There’s no question about it – talking with the farmers who work the fields every day gives you a new perspective on the coffee trade. When you’re standing on a lush hillside in Caicedonia staring at seemingly endless expanses of coffee and plantanos, and a farmer tells you much of it will be gone in five years, climate change takes on a new immediacy.
Colombia is unusual in the coffee world for many reasons. 100% of the country’s output is Arabica. There’s almost no machine harvesting because the coffee trees are almost entirely on steep mountainsides – every bean must be picked by hand. The average size of a farm in Colombia is only two hectares (just under five acres) and most of them are smallholdings which have been in the same family for generations.

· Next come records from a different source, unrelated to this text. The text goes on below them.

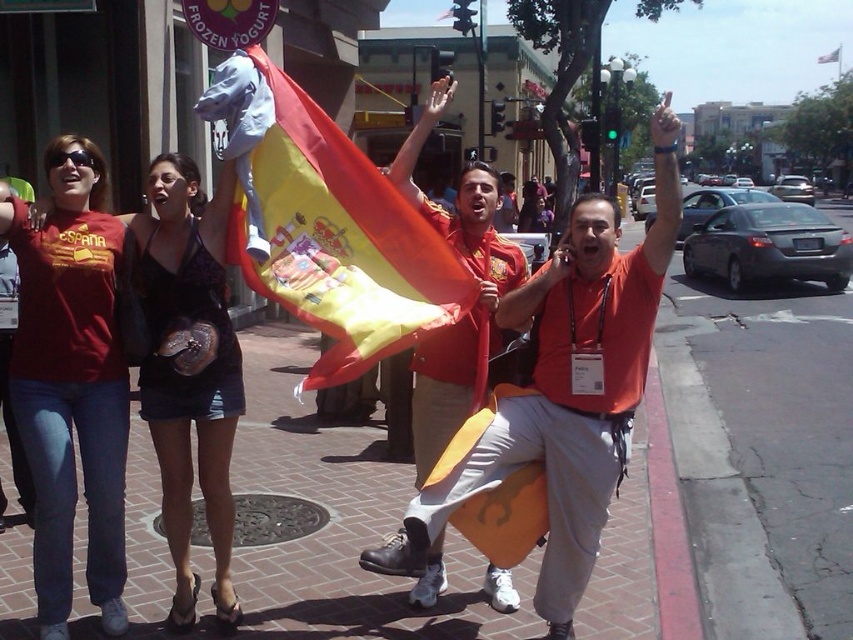
Question: Which is farther from the red fabric flag at center?

Choices:
 (A) red/yellow fabric flag at center
 (B) orange fabric flag at center

Answer: (B)

Question: Which point is closer to the camera?

Choices:
 (A) red/yellow fabric flag at center
 (B) brick pavement at center
 (C) red fabric flag at center
 (D) orange fabric flag at center

Answer: (D)

Question: Is red/yellow fabric flag at center thinner than red fabric flag at center?

Choices:
 (A) yes
 (B) no

Answer: (B)

Question: Is brick pavement at center bigger than orange fabric flag at center?

Choices:
 (A) no
 (B) yes

Answer: (A)

Question: Does red/yellow fabric flag at center have a smaller size compared to red fabric flag at center?

Choices:
 (A) yes
 (B) no

Answer: (B)

Question: Which object appears closest to the camera in this image?

Choices:
 (A) brick pavement at center
 (B) orange fabric flag at center

Answer: (B)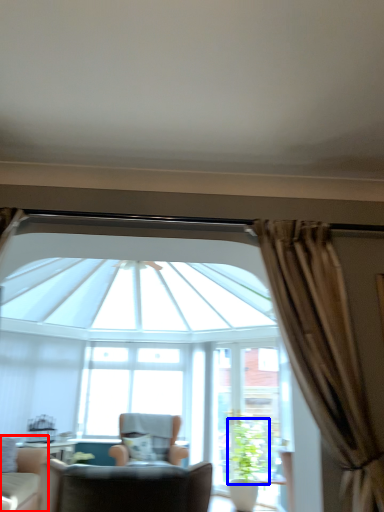
Question: Which object is further to the camera taking this photo, chair (highlighted by a red box) or plant (highlighted by a blue box)?

Choices:
 (A) chair
 (B) plant

Answer: (B)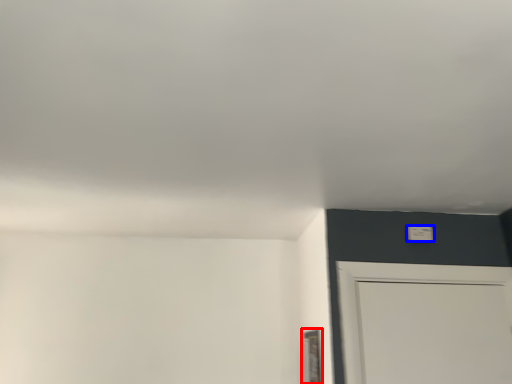
Question: Which point is closer to the camera, window (highlighted by a red box) or light switch (highlighted by a blue box)?

Choices:
 (A) window
 (B) light switch

Answer: (A)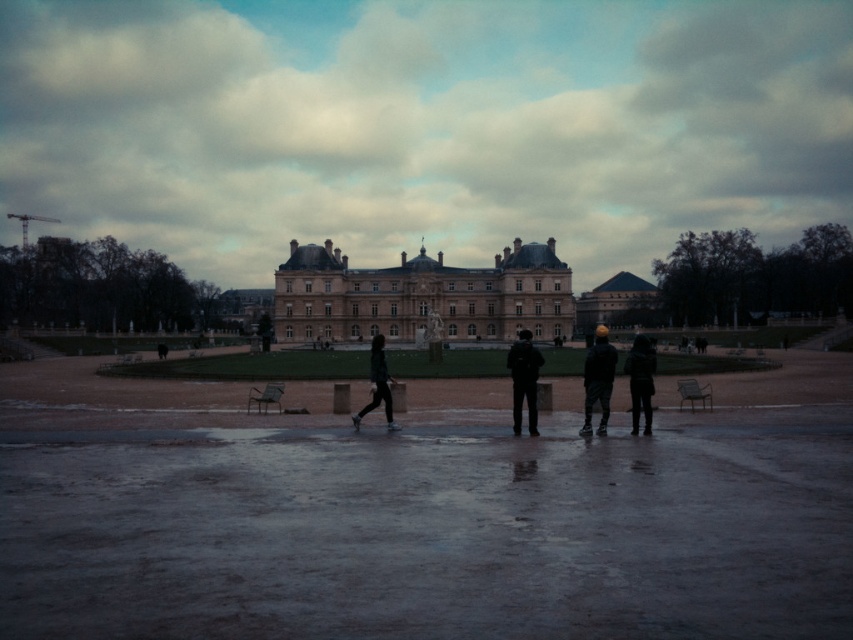
Locate an element on the screen. The height and width of the screenshot is (640, 853). beige stone palace at center is located at coordinates (422, 296).

Can you confirm if beige stone palace at center is smaller than dark blue jacket at center?

No, beige stone palace at center is not smaller than dark blue jacket at center.

Is point (325, 304) closer to camera compared to point (590, 412)?

That is False.

Where is `beige stone palace at center`? beige stone palace at center is located at coordinates (422, 296).

The height and width of the screenshot is (640, 853). What do you see at coordinates (422, 296) in the screenshot?
I see `beige stone palace at center` at bounding box center [422, 296].

Is point (402, 259) positioned in front of point (527, 416)?

That is False.

At what (x,y) coordinates should I click in order to perform the action: click on beige stone palace at center. Please return your answer as a coordinate pair (x, y). The width and height of the screenshot is (853, 640). Looking at the image, I should click on (422, 296).

Between dark blue fabric jacket at center and dark gray fabric jacket at center, which one is positioned lower?

dark blue fabric jacket at center is lower down.

Does dark blue fabric jacket at center lie behind dark gray fabric jacket at center?

No, dark blue fabric jacket at center is closer to the viewer.

From the picture: Measure the distance between point (x=538, y=365) and camera.

Point (x=538, y=365) is 357.53 feet away from camera.

Where is `dark blue fabric jacket at center`? dark blue fabric jacket at center is located at coordinates (524, 380).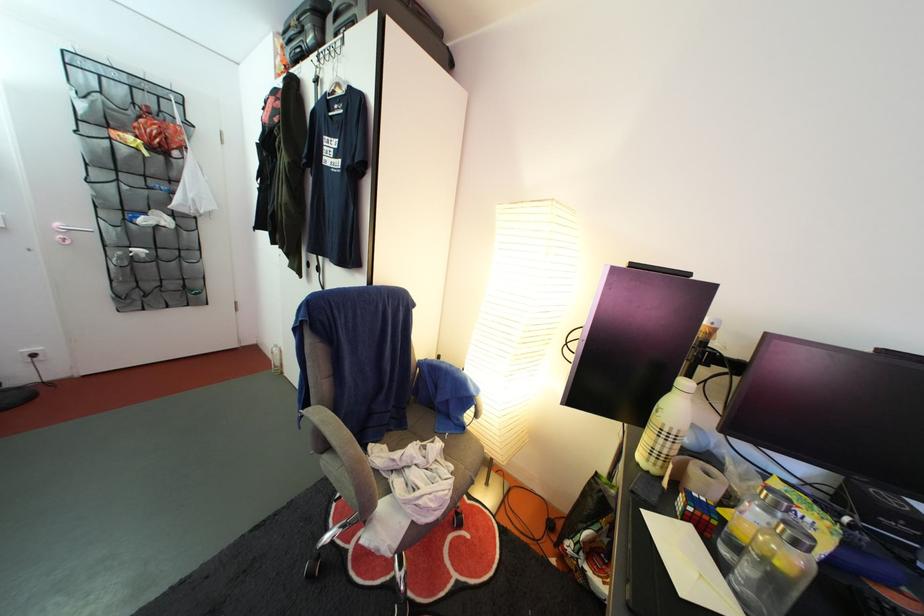
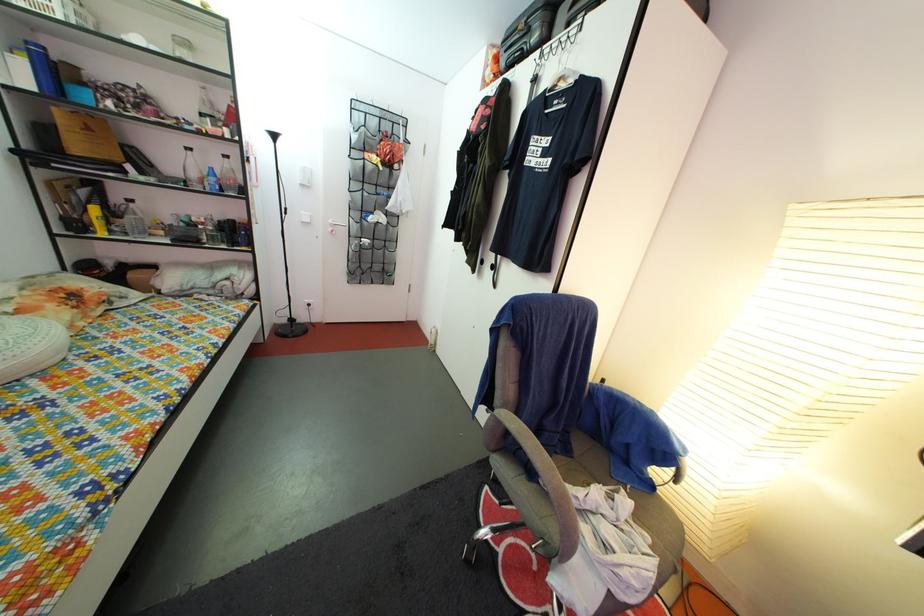
The point at (345, 45) is marked in the first image. Where is the corresponding point in the second image?

(578, 31)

When you see everything that goes into getting coffee from the dirt to the cup, you almost can’t help but marvel that it sells for as little as it does. On the farms, producers are being forced higher up the mountainsides every year by warming temperatures. Campesinos pick all the fruit by hand – as you can see from yesterday’s photos, the same tree has many ripe and unripe cherries growing side-by-side. Beans are generally pulped on-site at the farms, and patio-dried (which depends on favorable weather). In Colombia, much of the coffee is transported a bag at a time on rough dirt tracks to small local mills, where the managers decide whether to purchase it or not. Always, ferment and spoilage are a risk. At the mills, beans are exhaustively machine-sorted, searching for defects along the way. And the surviving beans are then sorted by hand.
Historically, Colombia has exported only Supremo (the highest grade, 17/18 screen size) and Excelso (15/16) coffees. The smaller “Pasilla” beans have always been retained for domestic consumption. However, the powerful Colombian Coffee Federation FNC has recently approved a policy change allowing the export of these Pasilla coffees (which are 100% Arabica). This should add about 1 million bags per year to Colombian exports, and prove a financial boon for farmers. This is something buyers will want to monitor closely, as it will provide another layer of complexity to Colombian coffee, but also potentially a low-cost option that compares favorably to those from other coffee-producing countries.